A poem a day in April from Rutgers English PhD students and friends.

Sunday, April 19, 2015

today I finally clean, and I think,
I think and I clean and I believe
that this is really how we tell time,
by our throwing things out—
not by clocks or beats or lyric
or the sun showering us in day. 

we breathe the same, in, out,
we move the same, to, from;
bleed, blink, speak and listen,
and we think the same, too,
thank the same, drink our love
the same, always the same:

in hope and fear, passion and wear,
in style and humors, look and stare,
in being and dying, image and air;
in moments shared and loneliness,
in hugs and kisses and forgetfulness,
in kind words, gestures and wastefulness. 

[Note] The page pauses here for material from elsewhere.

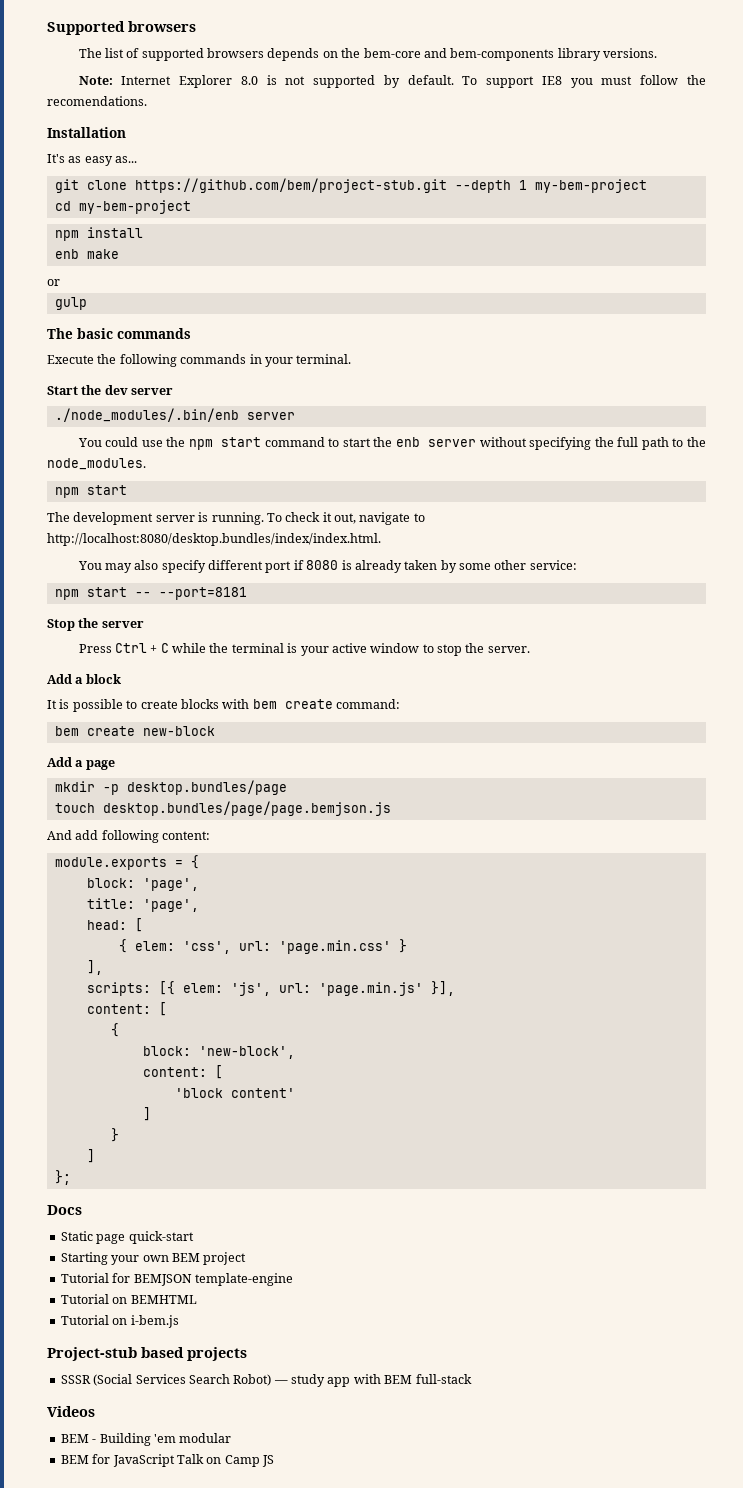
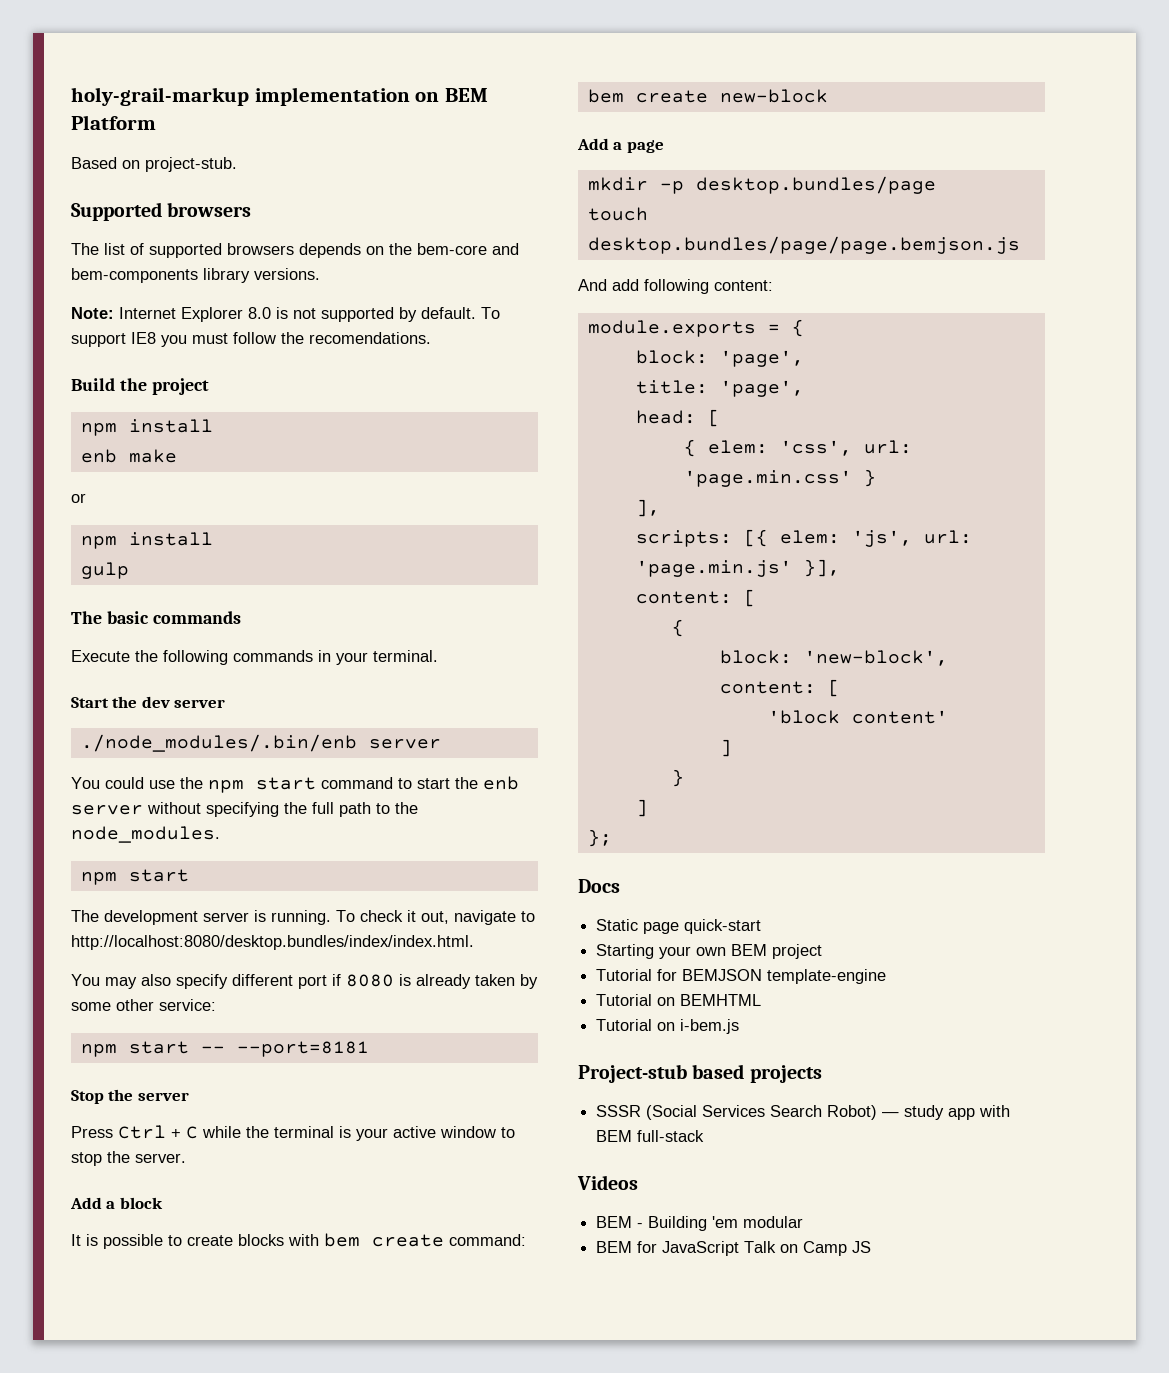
(47, 28) none -> [71,87,489,106] [71,115,156,130] [71,157,237,172] holy-grail-markup implementation on BEM Platform // Based on project-stub. //
[47,127,126,138] [47,154,138,166] [54,178,647,193] [54,200,191,214] Installation // It's as easy as... // git clone https://github.com/bem/project-stub.git --depth 1 my-bem-project // cd my-bem-project -> [71,378,209,395] Build the project
(60, 282) none -> [80,532,213,549] // npm install

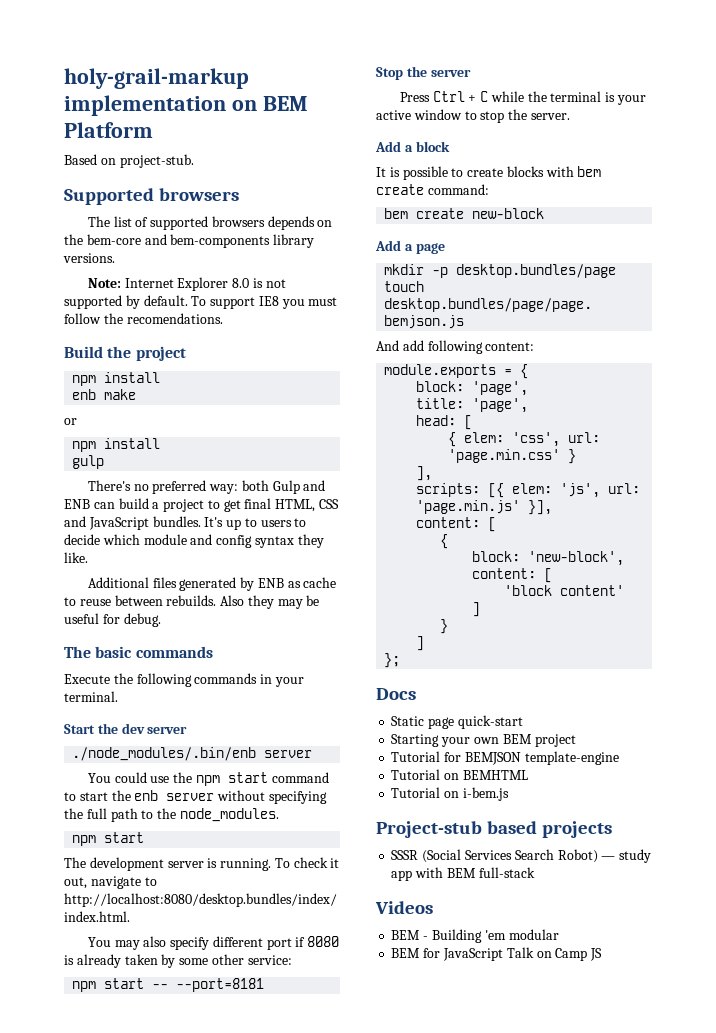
(129, 570) none -> [87,480,326,494] [64,498,340,512] [64,516,307,530] [64,534,324,548] [64,552,88,563] [87,577,337,591] [64,595,320,609] [64,613,161,627] // There's no preferred way: both Gulp and ENB can build a project to get final HTML, CSS and JavaScript bundles. It's up to users to decide which module and config syntax they like. // Additional files generated by ENB as cache to reuse between rebuilds. Also they may be useful for debug.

I have been reading of the panegyrics,
the praise poems of my people,
those men of courts and courtesy,
and I wonder if I've thrown them out,
along with the beloved and cherished,
or if I'm sifting through metaphorical trash. 

they would always seem to begin in loss,
followed by journeys and perseverance,
and endings in victory, pride, and eternity. 
is my loss become the immortal, then,
if I am not going to turn back time,
or resurrect the dead and restore names?—

I wouldn't throw myself away and believe it
as I saw the dust in the sunlight scattering,
as I rushed over blank pages in pen. 
when suddenly everything was worthy,
and I could give the song birds voice,
or make budding April sing to me. 

I just had to clean things up a little bit, 
filter out the noise and come to it,
the advancing moment ready to bloom 
where my own thoughts scatter, too, wavelike:
leaving me in every direction at war,
making me into my only light, pacified.